## [TASK PROMPT]
Copy nothing but the lines below running from the line containing "Email Classifier" through the line containing "OWA Classifier", both end lines included.

◆ ◆ ◆ ◆

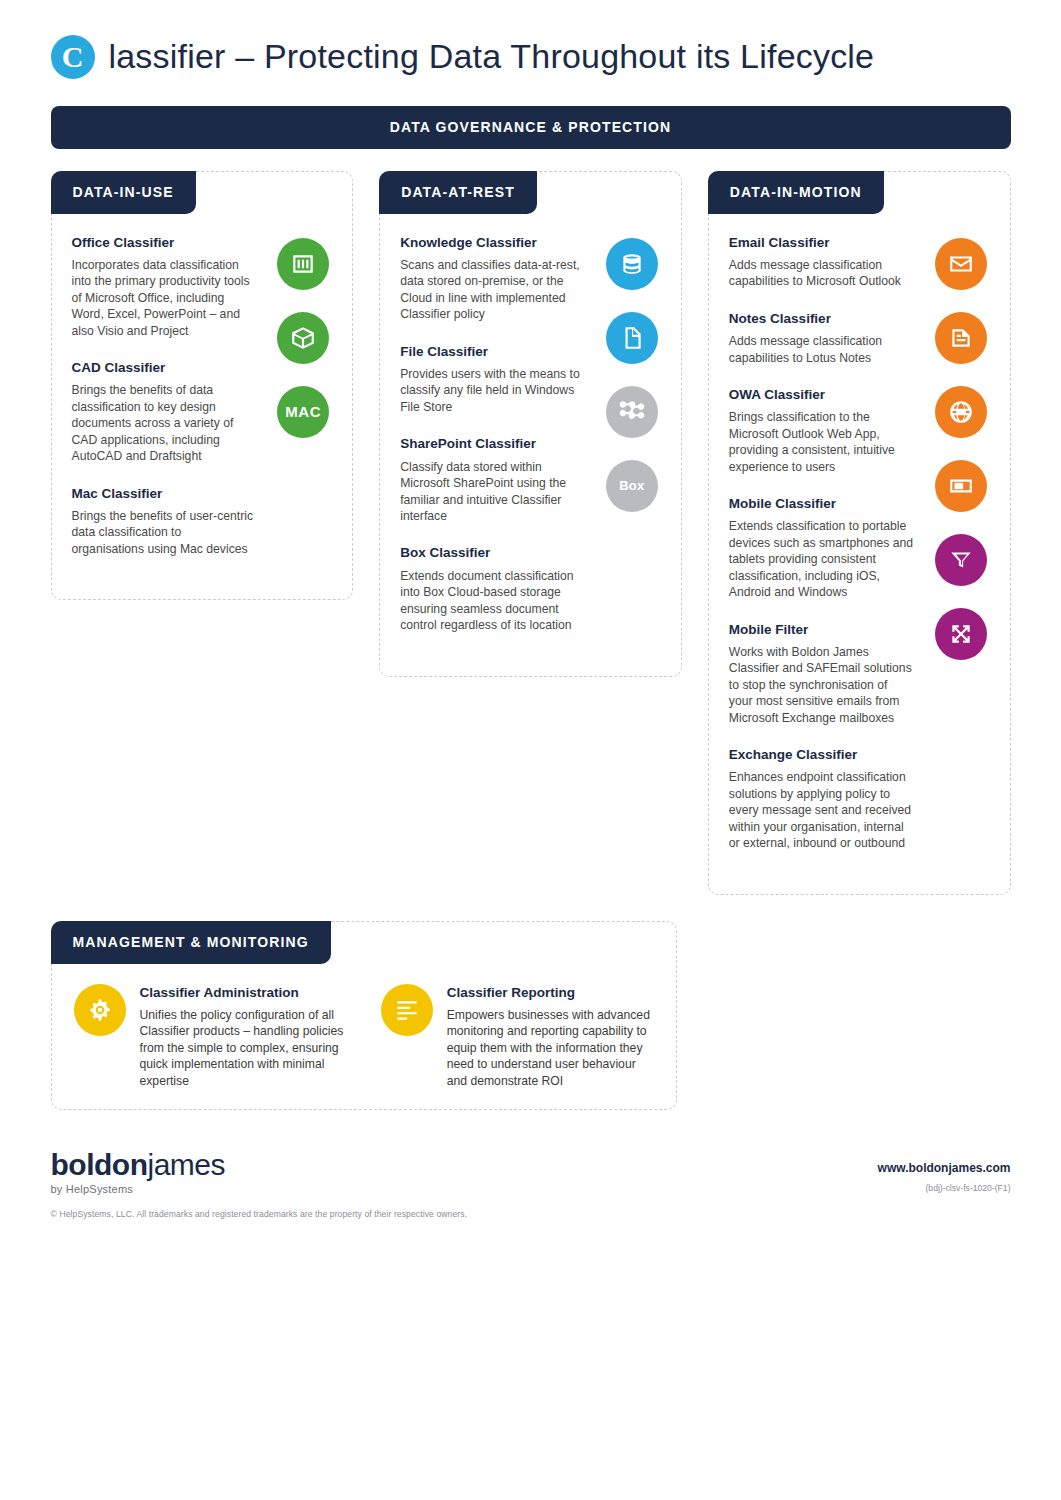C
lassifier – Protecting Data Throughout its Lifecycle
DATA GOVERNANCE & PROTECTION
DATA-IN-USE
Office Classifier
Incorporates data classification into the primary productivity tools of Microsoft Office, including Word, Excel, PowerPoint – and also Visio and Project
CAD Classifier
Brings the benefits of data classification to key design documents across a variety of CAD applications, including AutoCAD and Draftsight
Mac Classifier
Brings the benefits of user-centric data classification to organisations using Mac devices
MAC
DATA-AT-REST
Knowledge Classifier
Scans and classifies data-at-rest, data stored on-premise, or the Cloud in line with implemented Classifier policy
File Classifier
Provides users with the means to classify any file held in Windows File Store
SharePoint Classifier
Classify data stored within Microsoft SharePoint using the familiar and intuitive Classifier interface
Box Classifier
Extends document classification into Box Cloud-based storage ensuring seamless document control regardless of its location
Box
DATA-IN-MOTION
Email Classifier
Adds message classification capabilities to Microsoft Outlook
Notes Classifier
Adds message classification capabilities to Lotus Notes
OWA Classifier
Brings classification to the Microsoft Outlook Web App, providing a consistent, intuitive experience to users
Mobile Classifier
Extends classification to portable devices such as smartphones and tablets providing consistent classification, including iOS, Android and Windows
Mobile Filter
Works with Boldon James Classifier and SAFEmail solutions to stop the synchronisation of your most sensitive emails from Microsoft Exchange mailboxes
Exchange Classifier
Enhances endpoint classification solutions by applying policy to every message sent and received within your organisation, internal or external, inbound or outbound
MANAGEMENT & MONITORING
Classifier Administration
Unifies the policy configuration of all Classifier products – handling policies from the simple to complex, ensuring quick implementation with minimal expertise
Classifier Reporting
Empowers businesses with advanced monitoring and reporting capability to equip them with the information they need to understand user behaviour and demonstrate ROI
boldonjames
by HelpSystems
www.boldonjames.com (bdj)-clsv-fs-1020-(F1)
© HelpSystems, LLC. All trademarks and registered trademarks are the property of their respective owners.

◆ ◆ ◆ ◆

## [WRITTEN ANSWER]
Email Classifier
Adds message classification capabilities to Microsoft Outlook
Notes Classifier
Adds message classification capabilities to Lotus Notes
OWA Classifier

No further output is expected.